#### TEXT SEGMENT
Embedded into every scene are references to Tarantino’s influences, almost none of them transparent, only a precise few readable within the context of the film. The dance sequence, for example, came about not because Travolta starred in Saturday Night Fever or the director knew audiences wanted to see him dance again, but because Tarantino wanted to acknowledge Jean-Luc Godard’s similarly themed Band of Outsiders (1964)—its French title Bande à part providing the basis for Tarantino’s production company, A Band Apart. Due to factoids like this, Tarantino has been accused of being unoriginal, though he simply reformats familiar territory for a cinematic nod to his personal favorites. What clears him with his accusers is his unabashed admission of his influences within his films, be it Lady Snowblood and Shogun Assassin in Kill Bill, Vanishing Point in Death Proof, or The Dirty Dozen for Inglourious Basterds. He reformulates, spins the idea in ways his audiences would not expect, often resulting in a post-modern treasure assembled from bits and pieces of other material but made with such expertise and class that the outcome seems singular and uniform. How he references makes all the difference; he creates a satisfying illusion of originality. He never blatantly steal or deny that the reference exists; rather, he hopes viewers will go back and revisit the source.

#### YOUR ASSIGNMENT
Can you continue the passage about Tarantino's references to his influences, picking up right after its last sentence?

#### DATASET EXCERPT

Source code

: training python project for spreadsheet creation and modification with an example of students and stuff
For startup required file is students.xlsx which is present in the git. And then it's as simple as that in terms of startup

#### ANSWER SECTION
While the director’s foundation takes cues from a laundry list of sources, those films were never more popular until after his pictures referred to them. Through Tarantino’s nods, his films have repopularized disregarded actors, forgotten music, obscure television shows, and overlooked movies. He casts vintage players like John Travolta or Pam Grier in roles both ironic and groundbreaking, and then he watches as their careers take off once more. His choice of music includes vintage 1970s tunes like “Stuck in the Middle with You” or “Jungle Boogie,” which perfectly invigorate their scenes and immortalize themselves onto film; shortly after that, the radio stations are playing them again, and the soundtracks are selling millions. Commercials still use Dick Dale’s guitar version of “Misirlou,” which plays over the Pulp Fiction’s opening credits.

Whether Tarantino himself, his uniquely innovative film, or a combination of both captures the audience, the result is always a cultural phenomenon. After Pulp Fiction, suddenly every other movie contained chatty hitmen or obscure filmic references in the dialogue. Tarantino inspired young filmmakers to make movies like 2 Days in the Valley, Go, Lock, Stock and 2 Smoking Barrels, and Things to Do in Denver When You’re Dead—the list could go on and on. Hollywood sought to copy the formula and went to Tarantino’s literary inspiration of Elmore Leonard for help—Hollywood went and found Get Shorty, Out of Sight, and other hard-boiled crime pictures to adapt. Leonard’s Rum Punch is the source material for Tarantino’s own Jackie Brown—a similar film to Pulp Fiction, except the protagonists think intelligently before acting and rarely ever make mistakes.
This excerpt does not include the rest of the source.